We currently stand a little over a month and change from the end of Mass Effect as we know it. The Reapers are coming, our Shepards will fight, and our Shepards will win….maybe. But again, that’s a godforsaken month away. Short of cryogenic experimentation that will probably end with waking up in a Demolition Man-type of situation, we figure the best way to get us over this month-long hump is to go back to the beginning, and get swept up in the Mass Effect universe one last time.

Many of you will be playing the first two games again, and far be it from us to infringe on that experience again. What we’re hoping to tackle in the excruciating month that follows is the periphery experience of these games, the questions we asked while we were playing that hopefully Bioware answers in the last game, Bioware’s successes and failures, and review the DLC, which may be optional, but is just as vital and amazing as the main game for where ME3 intends to take us. Think of it as Mass Effect Book Club, and we are your Oprah. Minus the money and God complex. So, for starters….

 

The Title: Mass Effect: Bring Down The Sky

The Premise: In retaliation for humanity’s role in diminishing Batarian influence in the galaxy, a terrorist group hijacks a remote station on an asteroid and sends it on a direct collision course with a human colony.

Is It Good?:  Good, though short. I remember a LOT of hype around this one on release, hype that went kinda quiet maybe a week later. I get that. It didn’t have that much import on the main quest for the money at the time. Now, though, it’s free on PC and a buck to download off Live. It’s a steal for that.

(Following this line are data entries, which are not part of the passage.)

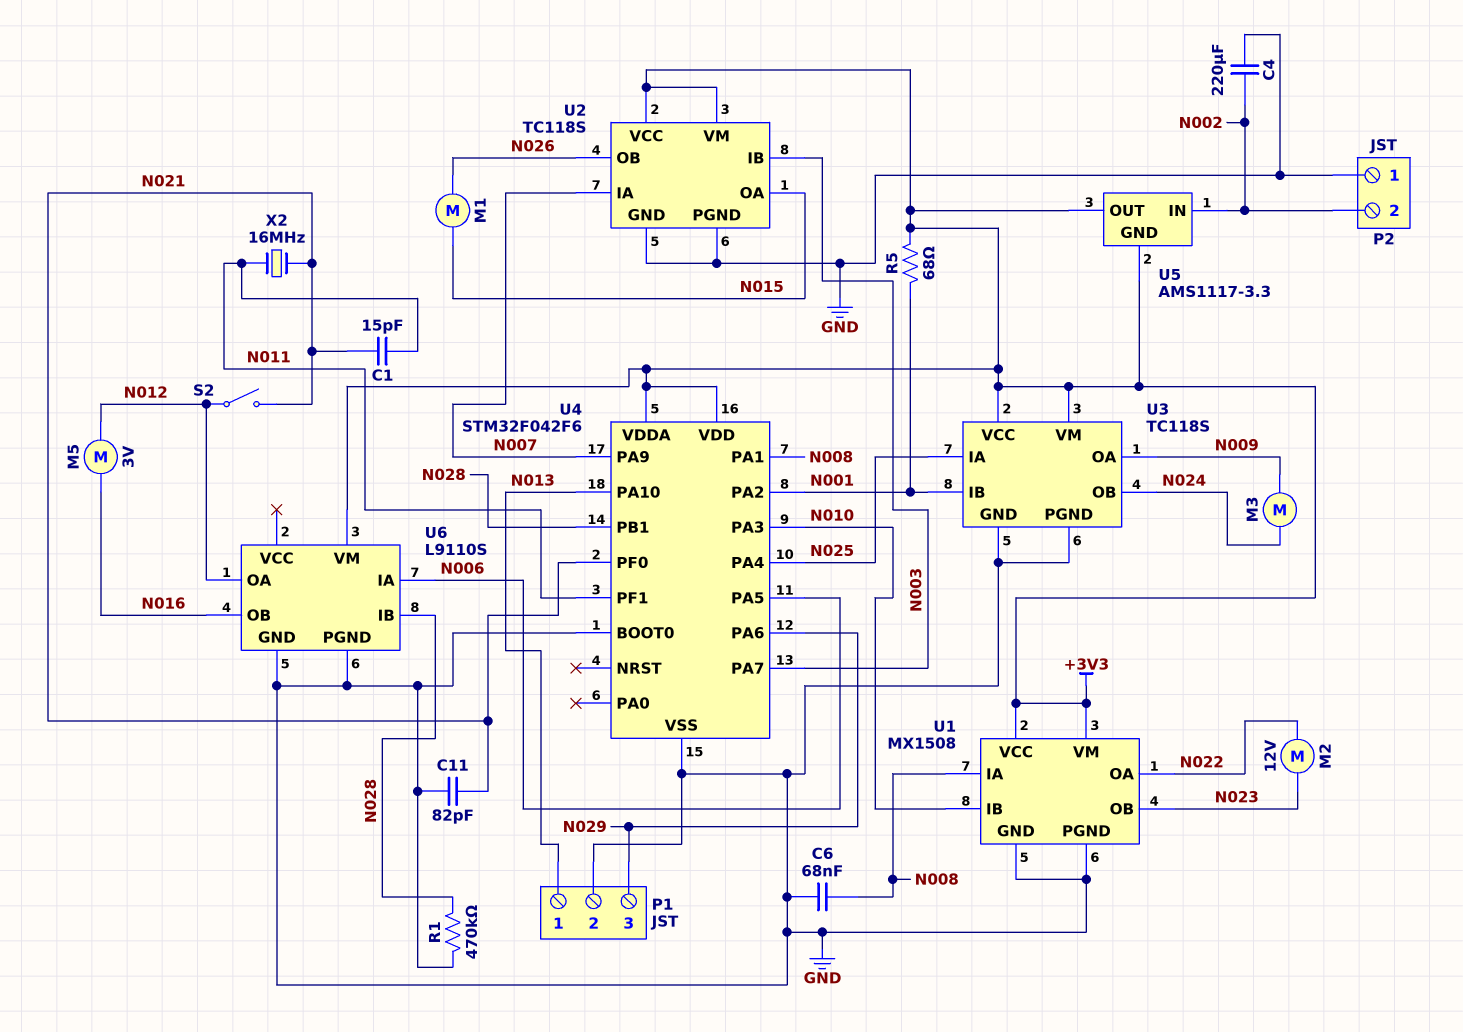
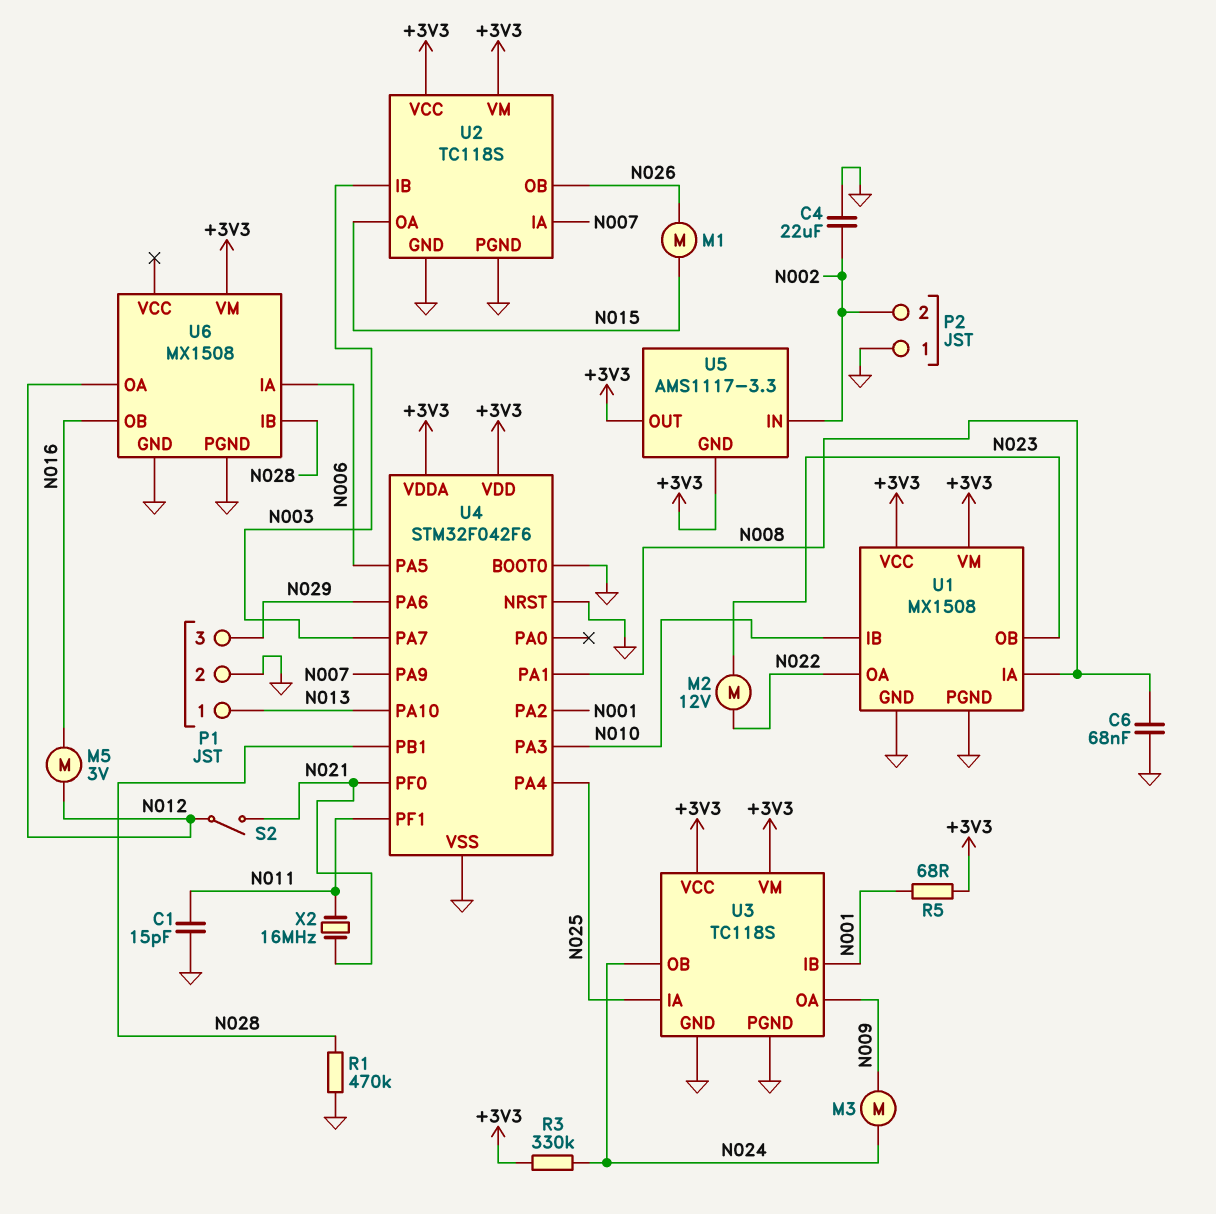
C1: 15pF (N011, N021) -> 15pF (GND, N011)
C4: 220uF (GND, N002) -> 22uF (GND, N002)
C11: 82pF (GND, N021) -> none
R3: none -> 330k (+3V3, N024)
U4 pin NRST: none -> GND
U6: L9110S -> MX1508

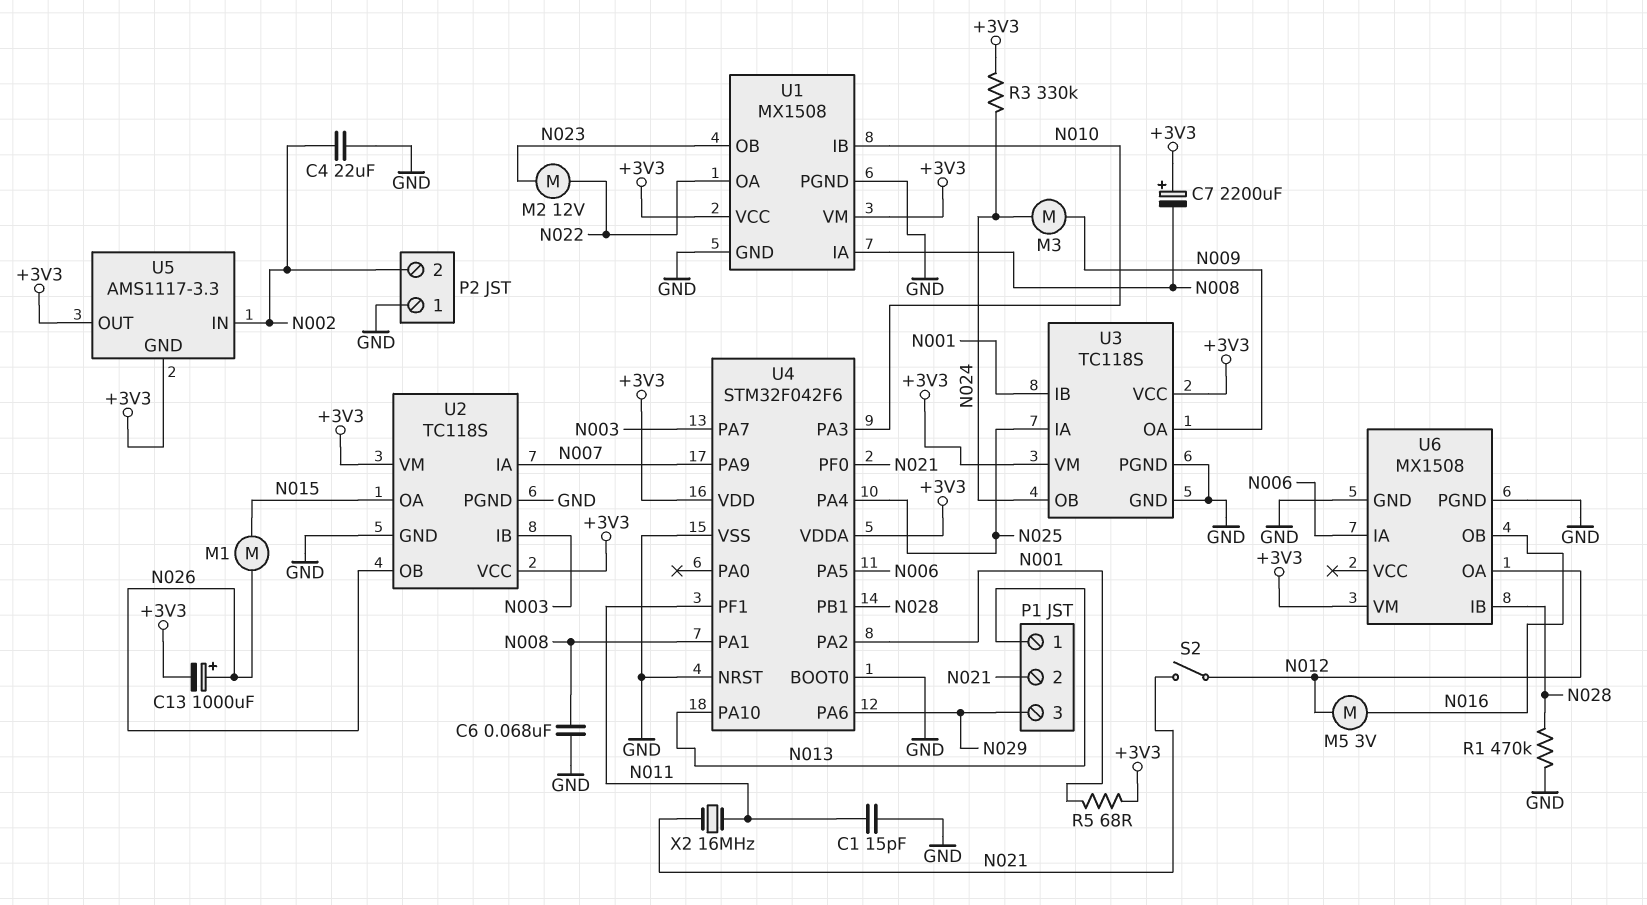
C7: none -> 2200uF (plus +3V3, minus N008)
C13: none -> 1000uF (plus N026, minus +3V3)
P1 pin 2: GND -> N021

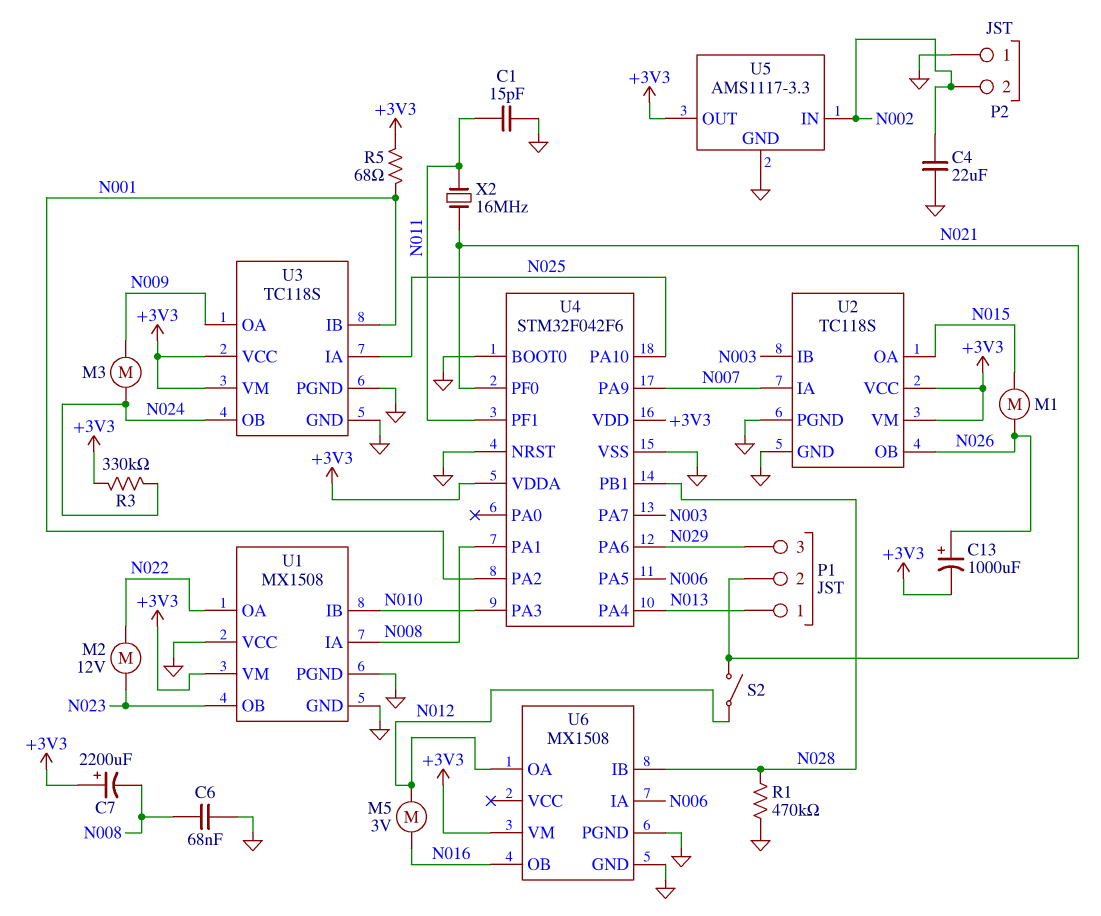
U1 pin VCC: +3V3 -> GND
U4 pin PA4: N025 -> N013
U4 pin PA10: N013 -> N025
U5 pin GND: +3V3 -> GND

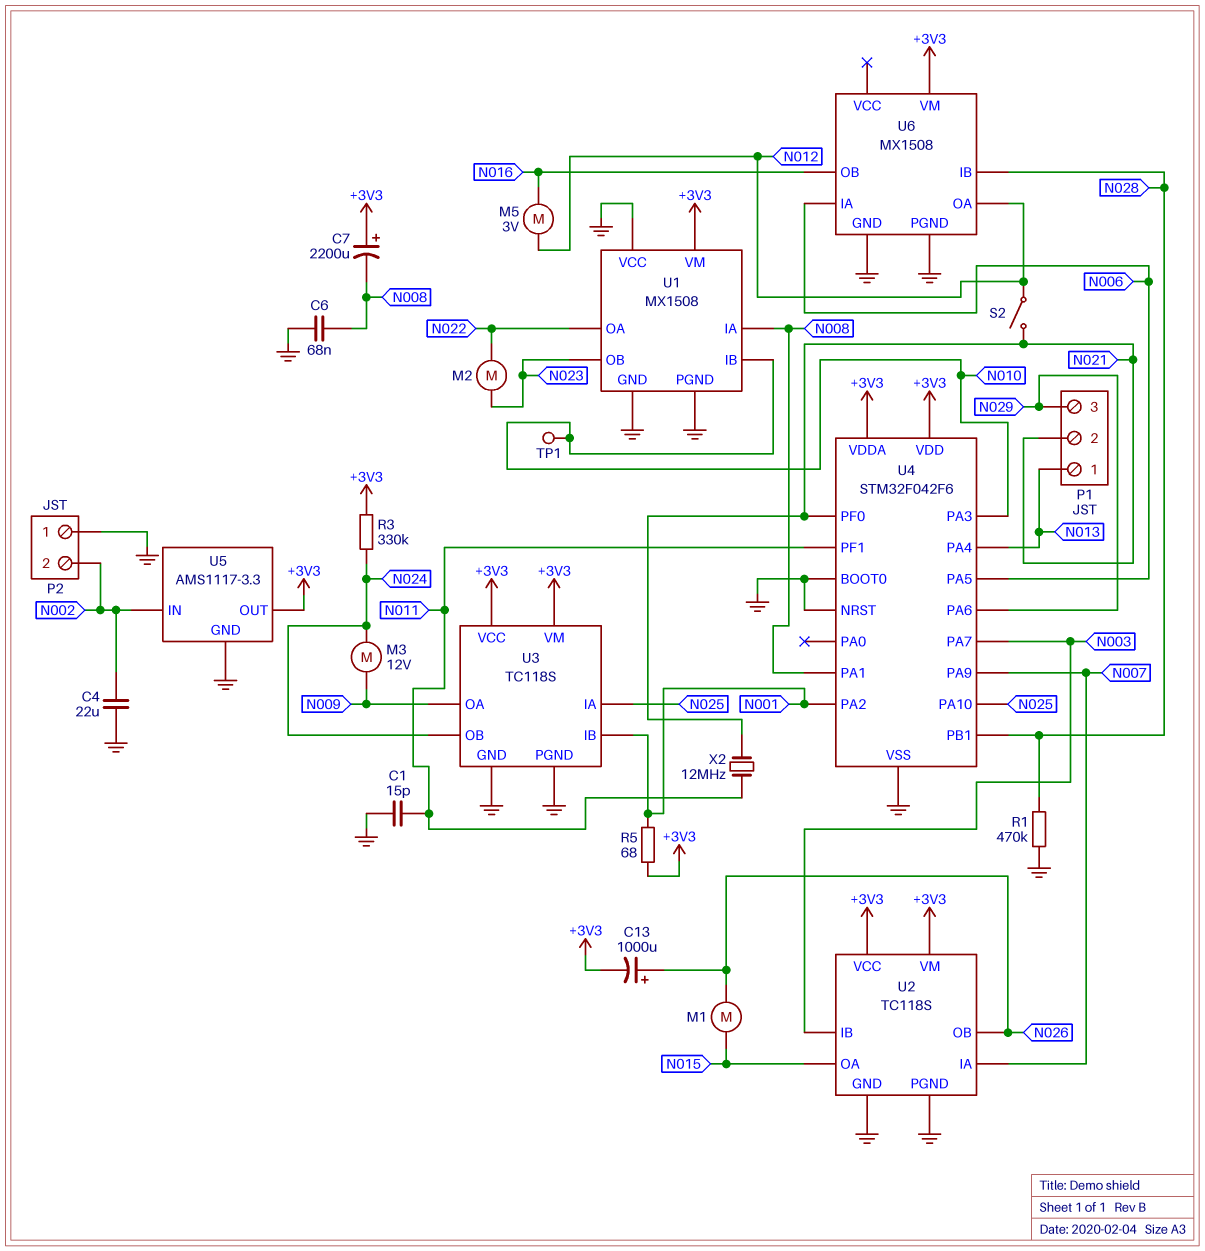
M2: motor 12V (N022, N023) -> motor (N022, N023)
M3: motor (N009, N024) -> motor 12V (N009, N024)
TP1: none -> test point (N010)
X2: 16MHz (N011, N021) -> 12MHz (N011, N021)

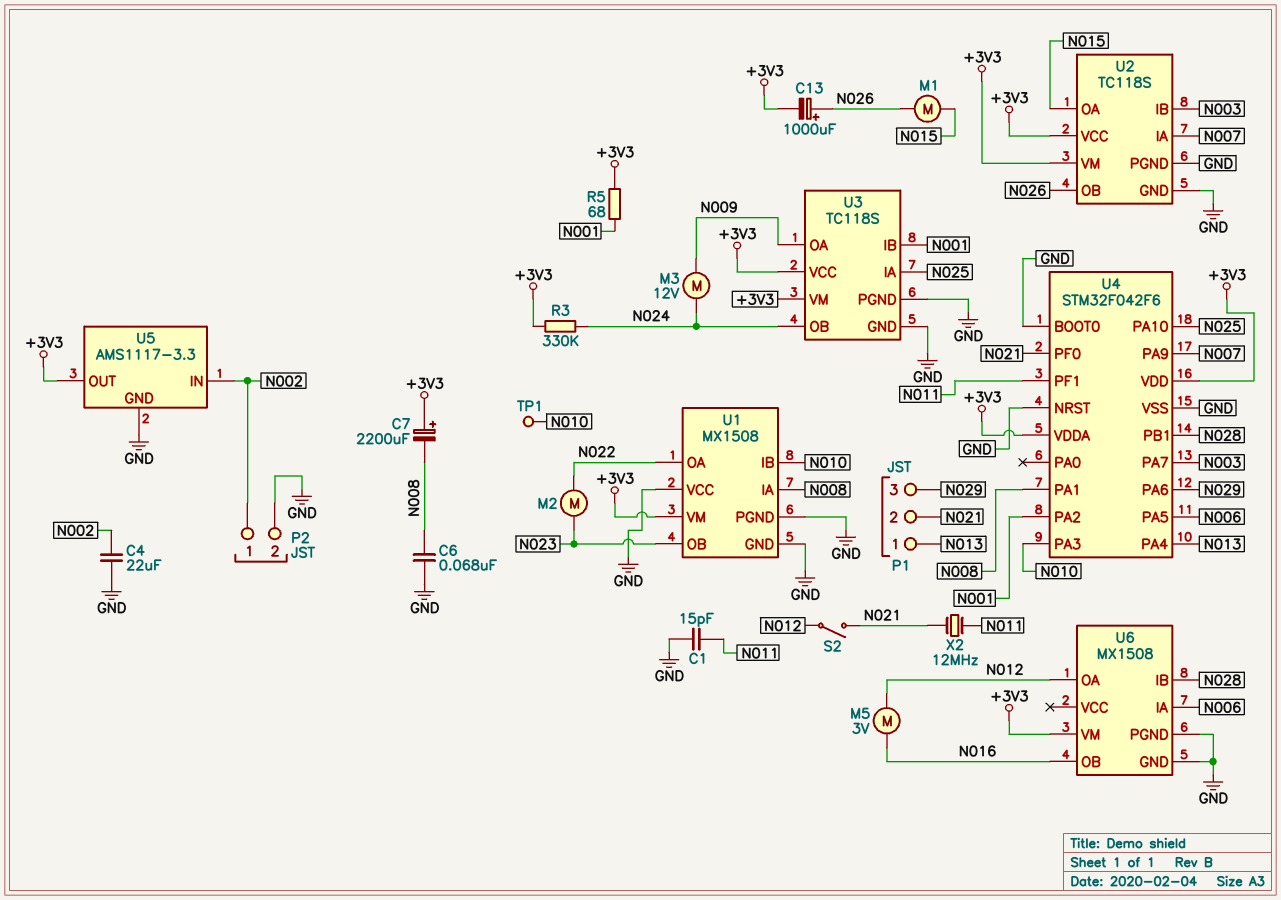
P2 pin 1: GND -> N002
P2 pin 2: N002 -> GND
R1: 470k (GND, N028) -> none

From a purely gameplay standpoint, yes, it’s yet another Mako stage with the game floaty go-cart physics, though the landscape on the asteroid is a lot more even and easy to navigate than some of the planets. I still owe the programmer who decided to hide shit like minerals and Salarian IDs in craggy, jagged mountains a bat to the knees. Also, moreso than the rogue VI mission on Earth’s moon, the imagery of a giant planet just hanging silently in the background never gets old. Either way, the mission mostly involves the same old cycle of reach a location, blast the shit out of the ground troops with the tank, go inside, slaughter some motherfuckers, loot the bodies, move on. That part of the vehicle combat was always fun (which is undoubtedly why Bioware based the Hammerhead pack in ME2 strictly around that), and the motivation for doing so feels big here. And that’s before one of the survivors lays out the post-collision worst-parts-of-the-Bible timeline for you. On top of that, there’s a twist with one of the last fusion torches, where the Batarians have surrounded it with proximity explosives that you HAVE to navigate on foot down a specific path. This is the kind of thing they should’ve been aiming for with the Mako stages the whole time, but, better late than never, I guess.

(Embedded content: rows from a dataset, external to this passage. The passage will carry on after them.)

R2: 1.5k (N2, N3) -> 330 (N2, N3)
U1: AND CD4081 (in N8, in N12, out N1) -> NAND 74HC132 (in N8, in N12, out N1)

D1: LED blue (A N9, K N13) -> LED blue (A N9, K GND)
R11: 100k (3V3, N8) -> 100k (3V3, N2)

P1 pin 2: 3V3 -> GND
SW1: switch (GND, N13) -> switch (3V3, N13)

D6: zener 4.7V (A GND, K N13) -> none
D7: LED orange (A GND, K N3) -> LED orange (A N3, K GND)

What really stuck with me from Bring Down The Sky is that, depending on a single decision you make right out the gate when creating your character, the actual motivation for the terrorist hijacking is heavy as hell. Shepard ends up confronting the leader in the final stages, and the guy brings up Torfan as a motivation. Depending on your character’s background, the dialogue to press him on this and ultimately execute this fucker with extreme, satisfying prejudice is all the greater if you go the path that your character was one of the only survivors of a major human slaughterhouse all in the name of this asshole’s precious commerce.

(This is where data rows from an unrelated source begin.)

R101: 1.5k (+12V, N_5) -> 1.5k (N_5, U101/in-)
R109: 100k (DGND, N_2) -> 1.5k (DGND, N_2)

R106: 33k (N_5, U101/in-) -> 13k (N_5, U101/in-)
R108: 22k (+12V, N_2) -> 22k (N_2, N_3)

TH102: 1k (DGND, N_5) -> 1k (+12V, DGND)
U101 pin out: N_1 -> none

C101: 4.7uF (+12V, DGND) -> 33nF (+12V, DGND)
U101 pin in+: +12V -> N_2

It’s the real strength of the mission as a whole really. It’s Shepard and crew attempting to prevent an epic, galactic 9/11. Maybe it’s easy territory to mine, but it still feels more like a project worthy of a SPECTRE’s efforts than whatever collection of VI/space pirate assholes Admiral Hackett sends you to face. It’s a trifle in the long run of the ME universe, but for its playtime, it’s a sweet little indulgence.

Length: 1-1 1/2 hours

Moment To Savor: Yep. The last moment. Shepard at his/her most cold-blooded, especially if, like me, you let the hostages go kaboom.

Worth it?: It’s a buck, or less. Go for it.